> _INPUT DATA_
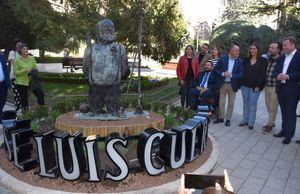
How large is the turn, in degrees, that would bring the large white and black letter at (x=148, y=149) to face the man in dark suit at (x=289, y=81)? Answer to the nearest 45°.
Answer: approximately 90° to its left

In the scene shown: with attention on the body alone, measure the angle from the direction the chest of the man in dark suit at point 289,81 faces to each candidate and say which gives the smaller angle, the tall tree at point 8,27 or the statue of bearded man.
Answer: the statue of bearded man

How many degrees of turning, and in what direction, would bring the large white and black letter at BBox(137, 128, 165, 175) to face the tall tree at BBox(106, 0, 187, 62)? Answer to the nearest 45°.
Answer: approximately 135° to its left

> _WHAT YOU NEED TO DO_
Rewrite all the records above, changing "large white and black letter" to "big black-and-white letter" wherever it occurs and keeping everything else the same. Omit the pictures from your version.

> _RESPONSE TO THIS EXERCISE_
How large is the turn, in degrees, that would bring the big black-and-white letter at (x=148, y=149) to face the man in dark suit at (x=289, y=81)? Answer to the nearest 45°.
Answer: approximately 90° to its left

In the scene shown: with attention on the body alone, measure the angle from the direction the chest of the man in dark suit at point 289,81 faces to each candidate and say which gives the smaller angle, the tall tree at point 8,27 or the statue of bearded man.
Answer: the statue of bearded man

How many degrees of turning, and in what direction, would bring the big black-and-white letter at BBox(137, 128, 165, 175) to face the tall tree at BBox(106, 0, 187, 62)? Answer to the nearest 45°.
Answer: approximately 135° to its left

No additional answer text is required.